OTTAWA — Contrary to government boasts, Canada is not leading the world out of recession.
Little noted in Monday’s hoopla about the end of recession is that Canada is now trailing the advanced economies in gross domestic product growth, the most reliable measure of an economy’s health.
Canadian output shrank a still steep 3.4 per cent annualized in the April to June period despite a 0.1 per cent uptick in the final month, the worst performance among any of the G7 countries, and well below the United States’ one per cent drop.
As well, many economists are now forecasting that Canada’s closest economic partner will easily outpace Canadian growth for the rest of the year, before perhaps tailing off in 2010.
The strength of the anticipated U.S. rebound was in evidence again Tuesday with the release of new figures showing production is ramping up quickly south of the border, while in Canada, the goods manufacturing sector remains on its knees.
The Institute for Supply Management’s manufacturing index shot past the expansion line of 50 in August to a surprisingly strong 52.9, while new orders jumped 10 points to 69.4, the highest level in five years.
Even the woeful housing sector got a boost, with a future gauge of home sales rising to the highest point in two years.
“We think man, there’s no contest, Canada has held up far better throughout and will continue to,” said economist Douglas Porter of BMO Capital Markets.
“But the story is that our weakness in the exports sector is the great equalizer. The huge divide between Canada and the U.S. was on the net export side in the second quarter, and part of that is that the weakness in U.S. spending hit our exports, and the high Canadian dollar hit our exports.”
The numbers bear out the analysis.
During the second quarter, Canada’s domestic economy performed better than all expectations, with consumer spending showing a 1.8-per-cent spurt forward, led by a 19-per cent-spike in auto sales and a 6.2-per-cent pick-up in home investment.
But exports retreated for the seventh straight quarter — collapsing 30 per cent in almost two years — with the goods producing sector of the economy falling back 11.1 per cent between April and June alone, led by manufacturing’s 16.4 per cent plunge.
Economists note that there are extenuating circumstances that brighten the picture for Canada’s economy.
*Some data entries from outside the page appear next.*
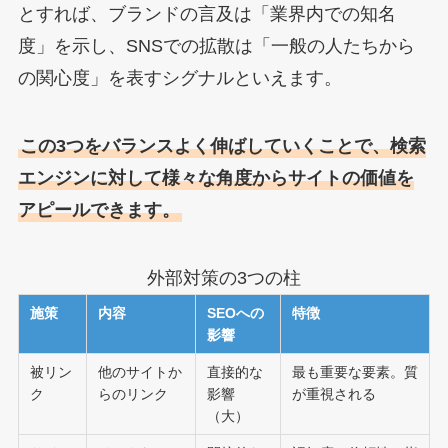
とすれば、ブランドの言及は「業界内での知名
度」を示し、SNSでの拡散は「一般の人たちから
の関心度」を表すシグナルといえます。
この3つをバランスよく伸ばしていくことで、検索
エンジンに対して様々な角度からサイトの価値を
アピールできます。
外部対策の3つの柱
施策
内容
SEOへの
特徴
影響
被リン
他のサイトか
直接的な
最も重要な要素。質
ク
らのリンク
影響
が重視される
（大）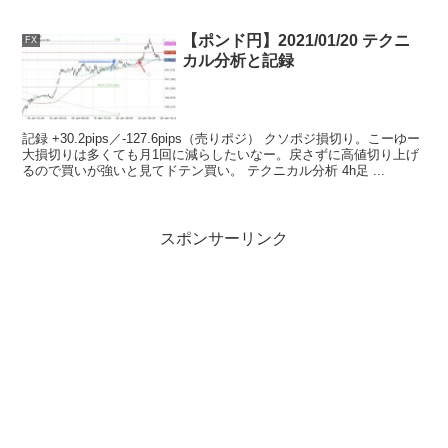
【ポンド円】2021/01/20 テクニ
FX
カル分析と記録
記録 +30.2pips／-127.6pips（売りポジ） クソポジ損切り。こーゆー
大損切りは多くても月1回に減らしたいなー。戻さずに高値切り上げ
るので買いが強いと見てドテン買い。 テクニカル分析 4h足 ...
スポンサーリンク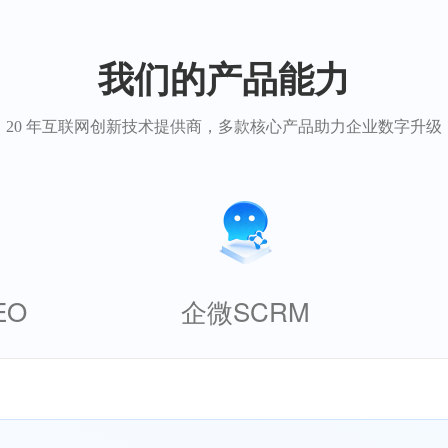
我们的产品能力
20 年互联网创新技术提供商，多款核心产品助力企业数字升级
EO
企微SCRM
The most important is that the current under-performance is as much a factor of timing as it is an indication of relative health.
Yes, the world is coming out of recession earlier, but it also went in earlier and fell further.
Subject to revisions, which often occur with GDP numbers, Canada’s economy shrank a total of 3.3 per cent during the 11-month downturn that began last July.
By comparison, Japan’s economy contracted 6.5 per cent, the European area by 4.7 per cent, and the U.S. by 3.9 per cent.
As well, the U.S. has so far lost seven million jobs, compared to Canada’s net employment decline of 414,000. Even factoring in the disparity in populations, Canadian job losses total about half those in the U.S.
And the U.S. economy has benefited far more from government intervention than Canada’s, in terms of the size of stimulus spending and how quickly it entered the economy.
Washington is expected to add US$10 trillion its national debt over the next decade due to efforts to shore up the economy — including the wildly successful cash-for-clunkers program that is boosting current quarter growth. According to private sector economist Dale Orr, Ottawa is at most on the book for $200 billion in additional debt over the next 10 years — about one-fifth as large in relative terms.
But Scotiabank economist Derek Holt says the delayed response by Canadian firms in not shedding jobs and inventory early enough at the first signs of the downturn is also a moderating factor in the pace of recovery.
Some recent estimates suggest the U.S. may record a 3.5 per cent bounce in the current quarter — the July to September months — whereas the Bank of Canada estimates growth in Canada during the period at 1.3 per cent.
“There’s no free lunch,” Hold explained. “If you don’t shed inventory, if you don’t shed payrolls as aggressively as other countries, you give it back on continued under-performance on productivity and continued performance on longer-run corporate earnings.”